Fikri mülkiyet haklarının korunması ile ilgili bir konu olan coğrafi işaretler, tescil gerçekleştirilen ülkede geçerli oluyor. Farklı ülkelerde bu korumayı elde edebilmek için ya o ülkelerin mevzuatı çerçevesinde tescil başvurusunda bulunmak ya da uluslararası koruma sağlayan sistemler kapsamında başvuru yapmak gerekiyor. Bu bağlamda coğrafi işaretlerin AB boyutunda, Üye devletlerin tamamında geçerli olan AB coğrafi işaretini alabilmek için Avrupa Komisyonuna başvuru yapılması gerekiyor. Türkiye tarafından başvurular 2019 yılından beri TÜRKPATENT aracılığıyla Komisyona gönderiliyor ve TÜRKPATENT başvuru sahiplerine teknik destek sağlıyor. Önemli nokta, AB nezdinde başvuru yapılmadan önce ürünün Türkiye’de coğrafi işaret tescilini alması gerekiyor.
Mevut durumda Türkiye’nin AB tarafından tescil edilmiş 21 adet coğrafi işaretli ürünü bulunuyor. Bu ürünler Araban Sarımsağı (2024), Aydın Memecik Zeytinyağı (2024), Safranbolu Safranı (2024), Antakya Künefesi (2023), Suruç Narı (2023), Çağlayancerit Cevizi (2023), Gemlik Zeytini (2023), Edremit Zeytinyağı (2023), Milas Yağlı Zeytini (2023), Ayaş Domatesi (2023), Edremit Körfezi Yeşil Çizik Zeytini (2023), Maraş Tarhanası (2023), Ezine Peyniri (2023), Giresun Tombul Fındığı (2022), Bayramiç Beyazı (2021), Taşköprü Sarımsağı (2021), Aydın Kestanesi (2020), Milas Zeytinyağı (2020), Malatya Kayısısı (2017), Aydın İnciri (2016) ve Gaziantep Baklavası (2013).
Türkiye’nin AB coğrafi işaretine olan ilgisinin özellikle 2020 yılı sonrası ivme kazandığı ve bu ilginin 2023 yılında 27 ürün başvurusuyla zirveye ulaştığı görülüyor. AB’nin coğrafi işaretine sahip olunması, Türk ürünlerinin daha geniş bir pazarda daha iyi temsil edilmesi anlamına geliyor. Ancak mevcut durum, bulunduğu coğrafi konumu, farklı iklim ve kültürel yapısı nedeniyle çok daha fazla coğrafi işaret alabilme potansiyeli bulunan Türkiye’nin bu potansiyelini yeterince kullanamadığını gösteriyor.

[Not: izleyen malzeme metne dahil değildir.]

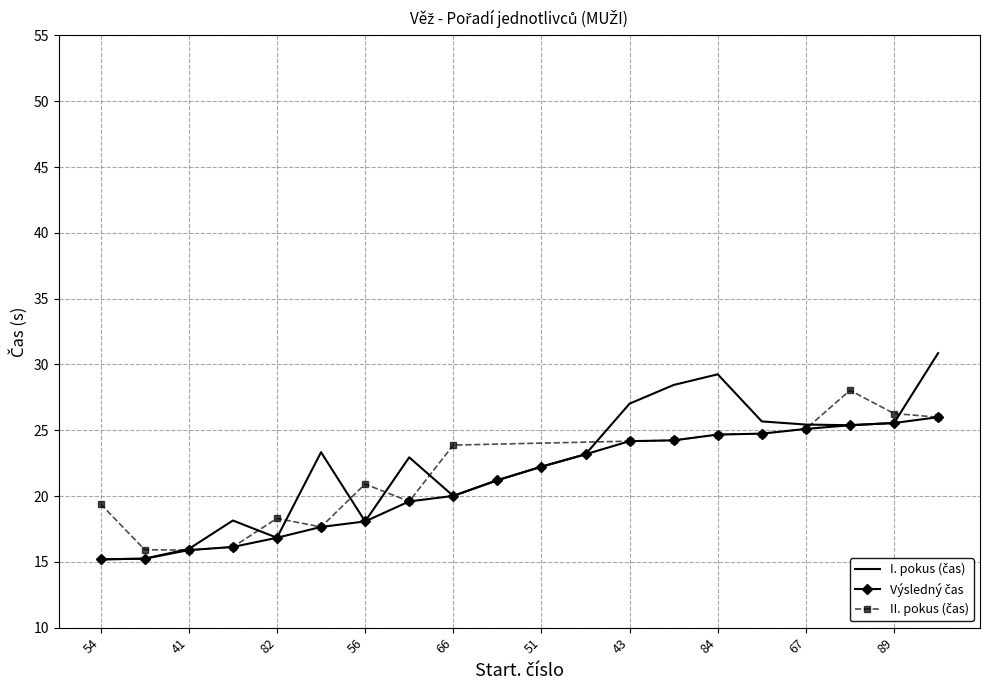

Is the value of I. pokus (čas) at 84 greater than the value of Výsledný čas at 66?

Yes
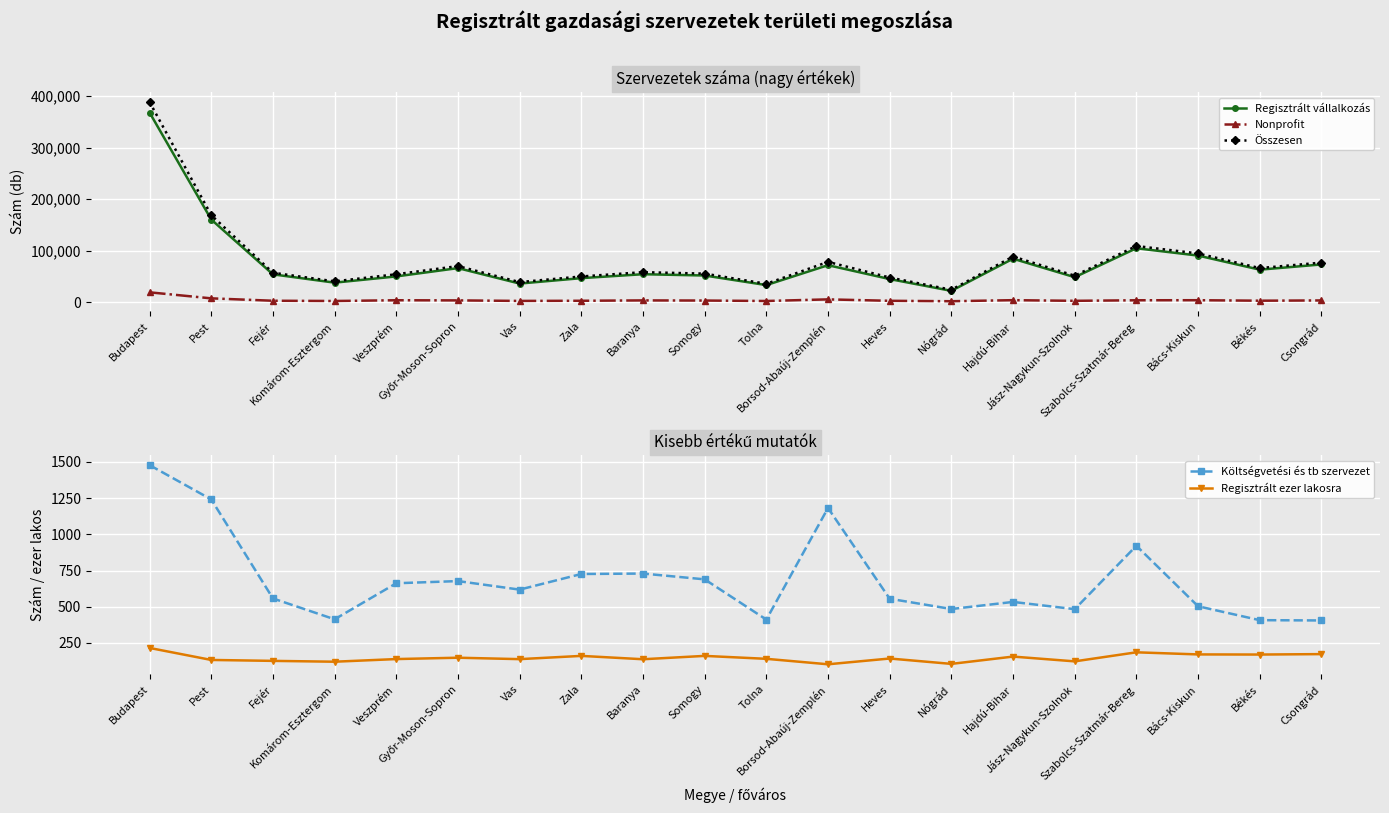

What is the sum of the Nonprofit values at Győr-Moson-Sopron and Csongrád?

6417.0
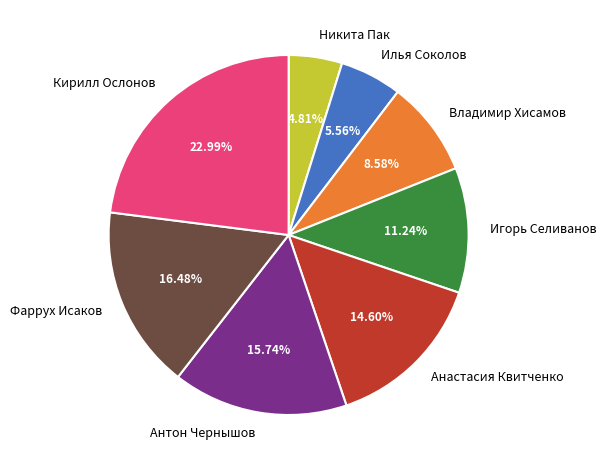

To the nearest percent, what is the average slice percentage?

12%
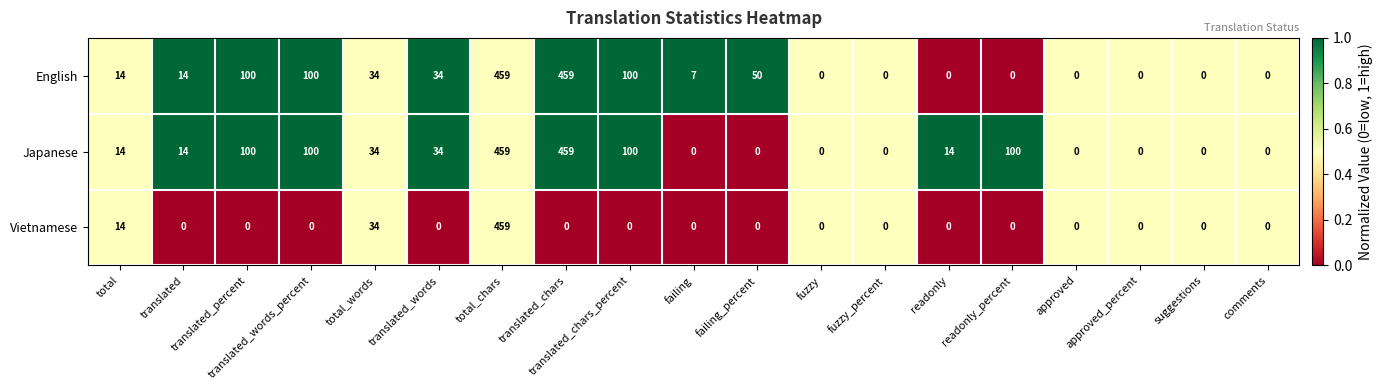

What value does the Japanese series have at readonly?

14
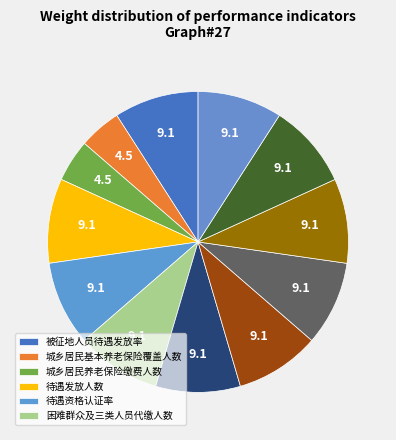

Count the number of slices in the pie.

12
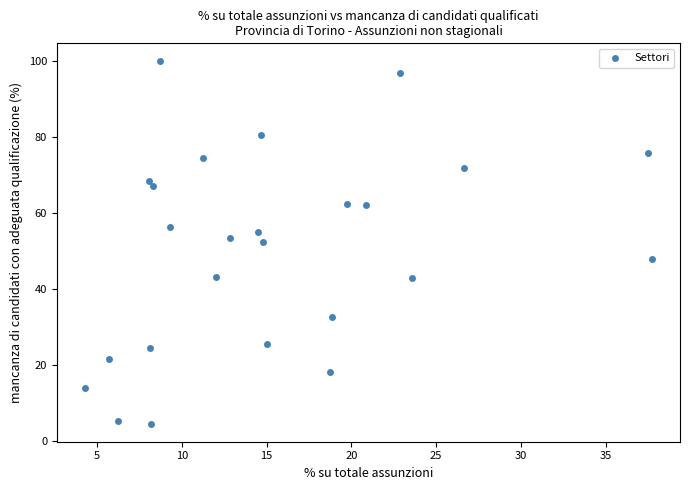

What is the range of X values (max minus min)?

33.4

Sadece sayısal bakımdan coğrafi işaret tescili ürün potansiyeli değil, mevcutlardan getiri olarak kazancın ayrıcalığı da dikkate alınmalıdır. Coğrafi işaret tescili zor bir süreç olsa da asıl olan bunun kalite ve yerelliğinin yönetilmesi, ürün taklitçiliğiyle mücadele ile kırsal kalkınmayı destekleyecek satış ve pazarlama yöntemleriyle daha fazla katma değer sağlanmasının yönetilmesidir.
AB’nin özellikle tescil prosedürünü basitleştirecek olmasının ve özellikle de “yerel tanınmış üretici grupları” oluşturmanın önemli bir fırsat olduğunun altını çizmek gerek.